—Ils ont endossé leurs robes de mariage, répondit-elle en souriant.
—Et ce parfum!
—Le parfum aussi s’en ira, et les citrons, après, sont fort aigres.
L’ensemble de la propriété est défendu par un mur de clôture très blanc et très haut, et par un épais voile de feuilles d’olivier.
—Les Anglais sont désespérés, dit l’impératrice; ils se postent pendant des heures sur la colline d’en face sans arriver à rien voir.
Le palais est bâti dans la montagne même. Sa façade, tournée vers la grand’route qui de Corfou par Gasturi descend à Benizze et au rivage, présente trois étages. Le premier fait un portique en saillie, il soutient sur d’énormes colonnes une large véranda, et comme le second et le troisième étage sont bâtis en retrait, il y a place pour deux loggias à droite et à gauche de cette véranda centrale, dite «des centaures». Les élégantes colonnes jumelles des loggias soutiennent elles-mêmes, au troisième étage, des balcons.

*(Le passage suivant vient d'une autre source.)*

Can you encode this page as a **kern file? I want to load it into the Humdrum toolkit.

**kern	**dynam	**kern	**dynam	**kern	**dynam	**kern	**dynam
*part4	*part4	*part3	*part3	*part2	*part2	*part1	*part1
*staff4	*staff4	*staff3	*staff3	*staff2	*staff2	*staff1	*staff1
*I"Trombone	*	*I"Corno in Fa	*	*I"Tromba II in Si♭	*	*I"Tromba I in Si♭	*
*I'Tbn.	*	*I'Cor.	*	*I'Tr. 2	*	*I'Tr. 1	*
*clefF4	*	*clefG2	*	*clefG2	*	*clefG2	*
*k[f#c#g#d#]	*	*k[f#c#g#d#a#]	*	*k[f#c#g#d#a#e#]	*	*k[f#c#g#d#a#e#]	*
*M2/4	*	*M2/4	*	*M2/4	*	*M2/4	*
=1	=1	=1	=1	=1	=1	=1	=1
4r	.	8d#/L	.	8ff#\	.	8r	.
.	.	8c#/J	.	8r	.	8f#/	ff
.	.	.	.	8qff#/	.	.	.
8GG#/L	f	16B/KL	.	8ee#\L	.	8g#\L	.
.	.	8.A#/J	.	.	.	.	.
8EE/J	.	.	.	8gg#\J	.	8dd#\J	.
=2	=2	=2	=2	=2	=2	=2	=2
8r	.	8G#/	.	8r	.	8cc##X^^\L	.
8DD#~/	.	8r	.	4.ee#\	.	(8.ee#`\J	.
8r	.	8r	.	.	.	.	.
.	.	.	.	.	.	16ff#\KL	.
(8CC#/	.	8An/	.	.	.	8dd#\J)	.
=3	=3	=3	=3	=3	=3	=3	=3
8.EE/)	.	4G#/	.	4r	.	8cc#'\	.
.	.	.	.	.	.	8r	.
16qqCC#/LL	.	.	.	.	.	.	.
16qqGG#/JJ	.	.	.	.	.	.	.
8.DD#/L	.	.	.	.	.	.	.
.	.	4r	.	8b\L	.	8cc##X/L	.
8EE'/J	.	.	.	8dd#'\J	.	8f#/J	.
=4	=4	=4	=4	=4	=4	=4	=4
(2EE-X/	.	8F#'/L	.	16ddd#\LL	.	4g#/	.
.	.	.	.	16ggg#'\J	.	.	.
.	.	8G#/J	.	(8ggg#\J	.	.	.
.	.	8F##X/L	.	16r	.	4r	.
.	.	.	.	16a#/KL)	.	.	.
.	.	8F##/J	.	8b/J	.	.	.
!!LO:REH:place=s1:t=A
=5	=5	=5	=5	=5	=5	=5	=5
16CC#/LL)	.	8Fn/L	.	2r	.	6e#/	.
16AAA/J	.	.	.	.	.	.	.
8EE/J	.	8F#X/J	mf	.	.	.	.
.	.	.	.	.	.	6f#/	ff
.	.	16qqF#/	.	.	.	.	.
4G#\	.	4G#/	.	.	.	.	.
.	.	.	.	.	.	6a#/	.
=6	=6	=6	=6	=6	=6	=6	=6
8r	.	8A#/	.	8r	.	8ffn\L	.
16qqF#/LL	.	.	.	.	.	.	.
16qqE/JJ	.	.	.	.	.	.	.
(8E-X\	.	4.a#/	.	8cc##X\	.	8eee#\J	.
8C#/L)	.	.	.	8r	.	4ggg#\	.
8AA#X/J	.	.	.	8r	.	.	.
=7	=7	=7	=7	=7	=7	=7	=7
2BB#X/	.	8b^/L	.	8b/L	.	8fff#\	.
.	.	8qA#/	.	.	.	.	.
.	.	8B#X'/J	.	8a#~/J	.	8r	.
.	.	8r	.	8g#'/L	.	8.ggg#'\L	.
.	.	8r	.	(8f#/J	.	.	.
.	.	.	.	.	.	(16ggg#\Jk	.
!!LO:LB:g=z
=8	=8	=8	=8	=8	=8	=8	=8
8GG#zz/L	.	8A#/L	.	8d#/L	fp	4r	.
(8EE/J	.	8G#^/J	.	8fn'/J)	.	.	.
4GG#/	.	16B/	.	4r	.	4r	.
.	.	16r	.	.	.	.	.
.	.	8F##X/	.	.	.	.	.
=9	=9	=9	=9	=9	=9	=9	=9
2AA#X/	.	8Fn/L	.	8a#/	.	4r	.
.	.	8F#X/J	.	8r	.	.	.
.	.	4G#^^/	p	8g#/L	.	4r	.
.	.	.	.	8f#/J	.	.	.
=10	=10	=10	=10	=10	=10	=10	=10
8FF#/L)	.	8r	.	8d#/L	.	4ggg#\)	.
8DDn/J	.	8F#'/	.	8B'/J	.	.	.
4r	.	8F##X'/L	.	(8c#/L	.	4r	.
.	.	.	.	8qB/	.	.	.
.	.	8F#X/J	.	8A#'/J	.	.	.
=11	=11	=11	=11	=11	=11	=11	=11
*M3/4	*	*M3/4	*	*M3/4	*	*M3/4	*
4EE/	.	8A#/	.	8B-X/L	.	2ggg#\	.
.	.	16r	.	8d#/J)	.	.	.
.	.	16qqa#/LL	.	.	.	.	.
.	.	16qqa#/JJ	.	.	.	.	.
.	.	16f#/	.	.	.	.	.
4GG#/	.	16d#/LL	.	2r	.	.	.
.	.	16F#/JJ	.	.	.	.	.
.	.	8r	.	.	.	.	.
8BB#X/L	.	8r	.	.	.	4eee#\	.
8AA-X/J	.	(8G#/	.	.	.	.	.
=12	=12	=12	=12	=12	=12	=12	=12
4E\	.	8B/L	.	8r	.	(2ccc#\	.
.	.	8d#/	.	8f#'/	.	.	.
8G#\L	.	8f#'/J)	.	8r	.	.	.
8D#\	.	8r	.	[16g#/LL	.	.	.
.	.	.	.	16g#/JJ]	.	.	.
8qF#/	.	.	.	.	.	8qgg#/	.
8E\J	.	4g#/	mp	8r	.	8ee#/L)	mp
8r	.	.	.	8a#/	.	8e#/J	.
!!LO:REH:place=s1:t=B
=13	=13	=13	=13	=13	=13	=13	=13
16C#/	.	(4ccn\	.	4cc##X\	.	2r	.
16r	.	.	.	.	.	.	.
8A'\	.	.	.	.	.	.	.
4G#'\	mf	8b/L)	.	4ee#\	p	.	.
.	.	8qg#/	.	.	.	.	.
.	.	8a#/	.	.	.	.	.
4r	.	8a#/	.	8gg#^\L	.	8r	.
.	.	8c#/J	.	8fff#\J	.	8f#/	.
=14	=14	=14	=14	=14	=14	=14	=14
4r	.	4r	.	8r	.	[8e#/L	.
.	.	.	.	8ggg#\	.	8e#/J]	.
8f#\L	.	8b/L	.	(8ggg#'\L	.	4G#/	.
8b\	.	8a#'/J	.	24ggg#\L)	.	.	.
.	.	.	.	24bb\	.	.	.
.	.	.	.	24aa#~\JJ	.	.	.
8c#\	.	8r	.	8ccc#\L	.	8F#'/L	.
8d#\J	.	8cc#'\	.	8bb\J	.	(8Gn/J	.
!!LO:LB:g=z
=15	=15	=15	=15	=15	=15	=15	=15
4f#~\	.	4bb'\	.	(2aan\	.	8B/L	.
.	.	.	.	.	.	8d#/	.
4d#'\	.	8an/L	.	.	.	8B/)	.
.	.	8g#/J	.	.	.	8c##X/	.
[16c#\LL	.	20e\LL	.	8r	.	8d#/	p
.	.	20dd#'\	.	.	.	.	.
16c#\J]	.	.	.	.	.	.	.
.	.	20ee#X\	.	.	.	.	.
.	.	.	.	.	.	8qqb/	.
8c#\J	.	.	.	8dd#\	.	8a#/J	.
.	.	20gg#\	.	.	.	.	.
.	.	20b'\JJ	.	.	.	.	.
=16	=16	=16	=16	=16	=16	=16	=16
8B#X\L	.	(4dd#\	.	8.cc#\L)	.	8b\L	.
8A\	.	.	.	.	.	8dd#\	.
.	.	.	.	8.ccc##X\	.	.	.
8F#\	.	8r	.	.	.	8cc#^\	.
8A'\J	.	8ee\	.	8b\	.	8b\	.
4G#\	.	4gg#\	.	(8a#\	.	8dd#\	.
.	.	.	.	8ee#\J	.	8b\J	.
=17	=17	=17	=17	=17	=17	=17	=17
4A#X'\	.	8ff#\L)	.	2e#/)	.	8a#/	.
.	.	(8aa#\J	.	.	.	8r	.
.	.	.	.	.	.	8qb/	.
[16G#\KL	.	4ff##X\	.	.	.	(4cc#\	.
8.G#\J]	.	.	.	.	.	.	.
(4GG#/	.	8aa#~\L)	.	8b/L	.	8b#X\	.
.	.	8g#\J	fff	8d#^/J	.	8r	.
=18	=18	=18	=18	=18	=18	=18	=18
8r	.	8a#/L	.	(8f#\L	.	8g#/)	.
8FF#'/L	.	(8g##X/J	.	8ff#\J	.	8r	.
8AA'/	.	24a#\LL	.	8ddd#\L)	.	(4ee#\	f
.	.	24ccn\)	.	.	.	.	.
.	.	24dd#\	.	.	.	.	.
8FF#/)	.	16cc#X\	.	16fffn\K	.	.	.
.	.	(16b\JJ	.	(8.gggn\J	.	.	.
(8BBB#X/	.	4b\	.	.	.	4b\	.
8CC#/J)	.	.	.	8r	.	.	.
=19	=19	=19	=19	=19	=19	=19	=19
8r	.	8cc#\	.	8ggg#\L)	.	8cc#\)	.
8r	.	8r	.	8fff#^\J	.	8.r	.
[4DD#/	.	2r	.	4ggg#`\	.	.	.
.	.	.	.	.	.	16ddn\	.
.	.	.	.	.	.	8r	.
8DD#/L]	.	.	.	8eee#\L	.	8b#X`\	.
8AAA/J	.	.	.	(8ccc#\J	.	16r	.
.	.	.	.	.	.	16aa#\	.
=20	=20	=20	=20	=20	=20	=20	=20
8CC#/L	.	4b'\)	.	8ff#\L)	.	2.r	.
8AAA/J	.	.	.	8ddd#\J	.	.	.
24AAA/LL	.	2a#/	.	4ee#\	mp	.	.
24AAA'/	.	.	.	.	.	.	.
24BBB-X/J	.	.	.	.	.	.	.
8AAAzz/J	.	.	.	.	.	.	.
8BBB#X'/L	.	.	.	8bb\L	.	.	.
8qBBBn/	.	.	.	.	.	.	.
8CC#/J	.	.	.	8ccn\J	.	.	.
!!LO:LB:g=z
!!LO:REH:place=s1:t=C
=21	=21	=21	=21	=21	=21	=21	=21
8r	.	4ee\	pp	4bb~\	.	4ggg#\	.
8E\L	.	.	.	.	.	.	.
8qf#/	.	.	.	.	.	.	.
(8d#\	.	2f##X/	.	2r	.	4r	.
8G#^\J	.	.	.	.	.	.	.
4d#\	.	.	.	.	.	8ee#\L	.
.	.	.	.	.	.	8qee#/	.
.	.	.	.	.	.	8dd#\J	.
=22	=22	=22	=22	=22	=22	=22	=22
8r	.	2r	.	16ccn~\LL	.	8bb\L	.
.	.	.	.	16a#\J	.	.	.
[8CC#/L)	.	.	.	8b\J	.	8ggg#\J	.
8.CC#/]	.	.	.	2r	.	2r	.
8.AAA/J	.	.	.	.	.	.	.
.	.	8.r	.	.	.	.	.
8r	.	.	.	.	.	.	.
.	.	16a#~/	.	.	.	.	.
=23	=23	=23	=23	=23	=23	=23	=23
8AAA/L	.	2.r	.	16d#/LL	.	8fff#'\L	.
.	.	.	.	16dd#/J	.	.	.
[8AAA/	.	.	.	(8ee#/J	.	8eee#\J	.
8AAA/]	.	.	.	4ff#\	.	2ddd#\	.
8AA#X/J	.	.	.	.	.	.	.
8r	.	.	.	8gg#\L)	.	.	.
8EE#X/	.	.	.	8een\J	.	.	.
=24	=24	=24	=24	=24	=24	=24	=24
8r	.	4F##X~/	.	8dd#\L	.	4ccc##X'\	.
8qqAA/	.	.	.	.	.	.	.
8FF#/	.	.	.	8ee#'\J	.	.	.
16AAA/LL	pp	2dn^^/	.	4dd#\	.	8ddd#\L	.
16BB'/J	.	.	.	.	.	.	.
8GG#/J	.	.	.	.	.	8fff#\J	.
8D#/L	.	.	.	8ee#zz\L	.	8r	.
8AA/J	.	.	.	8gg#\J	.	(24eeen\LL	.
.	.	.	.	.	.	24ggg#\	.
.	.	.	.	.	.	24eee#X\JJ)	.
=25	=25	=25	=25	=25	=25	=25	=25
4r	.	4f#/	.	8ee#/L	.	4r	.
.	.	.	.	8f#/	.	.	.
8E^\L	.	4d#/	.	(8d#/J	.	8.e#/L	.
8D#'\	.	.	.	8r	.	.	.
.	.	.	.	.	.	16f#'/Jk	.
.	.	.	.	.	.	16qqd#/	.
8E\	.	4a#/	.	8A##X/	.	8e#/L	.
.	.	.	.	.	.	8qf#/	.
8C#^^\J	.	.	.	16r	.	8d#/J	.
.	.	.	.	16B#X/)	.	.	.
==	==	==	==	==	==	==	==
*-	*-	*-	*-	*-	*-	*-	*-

L’autre façade, tournée vers l’intérieur de l’île, se compose d’un seul étage qui donne sur une terrasse plantée d’arbres séculaires. Sa longue véranda prend vue sur Gasturi et sur Aji-Deka. Un Hermès ailé semble prêt à s’envoler de l’extrême bord de la balustrade par-dessus le bois d’oliviers.
Pour apprécier cette construction, il faut la mettre dans cette splendeur du paysage, de la chaleur, de la lumière, des parfums, des nerfs hyperesthésiés et des grands souvenirs homériques. Mais, dans un tel pays, l’inépuisable source des plaisirs, ce sont les jardins. Un escalier orné de Vénus, d’Artémis et de beaux adolescents, conduit des parterres du bas aux terrasses plantées du haut. Un péristyle, tout en marbre, borde l’édifice qui s’ouvre sur la terrasse. La longue suite des colonnes en rectangle qui portent le toit sont teintes à leur partie inférieure de cinabre; leurs chapiteaux sont richement dorés et peints en bleu et rouge; leurs corps blancs se détachent merveilleusement sur le mur pompéien du fond où de grandes fresques évoquent tout l’Hellénisme fabuleux. Du côté de la mer, à l’extrémité nord du péristyle, on voit une figure éblouissante de blancheur: c’est la Péri, la fée de la lumière, qui, sur une aile de cygne, glisse au-dessus de l’onde et sur son sein presse l’enfant endormi. Devant chaque colonne du péristyle se tiennent des muses, de grandeur naturelle, et à leur tête, Apollon Musagète.
—La plupart sont des antiques, dit l’impératrice, je les ai fait acheter à Rome. Elles appartenaient au prince Borghèse, mais il a fait banqueroute et, alors, il a dû aliéner ses dieux. N’est-ce pas que c’est affreux qu’aujourd’hui les dieux même soient les esclaves de l’argent?
Tout près d’Apollon, dans ce cercle des Piérides, l’impératrice désigne une statue de Canova, la Troisième danseuse, dont on dit, comme de la Venus victrix, qu’elle représente Pauline Borghèse.